▸ Pictures paired with source code
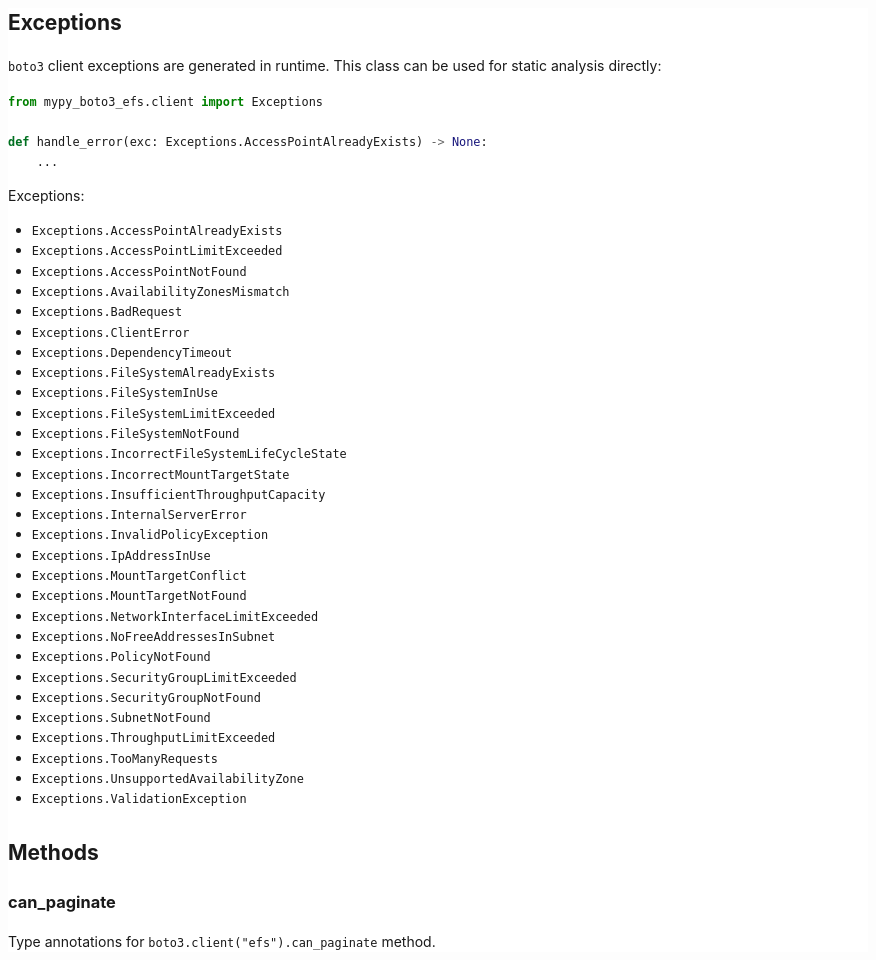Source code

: ## Exceptions


`boto3` client exceptions are generated in runtime. This class can be used for static analysis directly:

```python
from mypy_boto3_efs.client import Exceptions

def handle_error(exc: Exceptions.AccessPointAlreadyExists) -> None:
    ...
```


Exceptions:

- `Exceptions.AccessPointAlreadyExists`
- `Exceptions.AccessPointLimitExceeded`
- `Exceptions.AccessPointNotFound`
- `Exceptions.AvailabilityZonesMismatch`
- `Exceptions.BadRequest`
- `Exceptions.ClientError`
- `Exceptions.DependencyTimeout`
- `Exceptions.FileSystemAlreadyExists`
- `Exceptions.FileSystemInUse`
- `Exceptions.FileSystemLimitExceeded`
- `Exceptions.FileSystemNotFound`
- `Exceptions.IncorrectFileSystemLifeCycleState`
- `Exceptions.IncorrectMountTargetState`
- `Exceptions.InsufficientThroughputCapacity`
- `Exceptions.InternalServerError`
- `Exceptions.InvalidPolicyException`
- `Exceptions.IpAddressInUse`
- `Exceptions.MountTargetConflict`
- `Exceptions.MountTargetNotFound`
- `Exceptions.NetworkInterfaceLimitExceeded`
- `Exceptions.NoFreeAddressesInSubnet`
- `Exceptions.PolicyNotFound`
- `Exceptions.SecurityGroupLimitExceeded`
- `Exceptions.SecurityGroupNotFound`
- `Exceptions.SubnetNotFound`
- `Exceptions.ThroughputLimitExceeded`
- `Exceptions.TooManyRequests`
- `Exceptions.UnsupportedAvailabilityZone`
- `Exceptions.ValidationException`


## Methods


### can_paginate

Type annotations for `boto3.client("efs").can_paginate` method.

▸ Task item
An exact copy of the lines from the one containing "### can_paginate" through the end of the data above is the whole answer.

▸ Written solution
### can_paginate

Type annotations for `boto3.client("efs").can_paginate` method.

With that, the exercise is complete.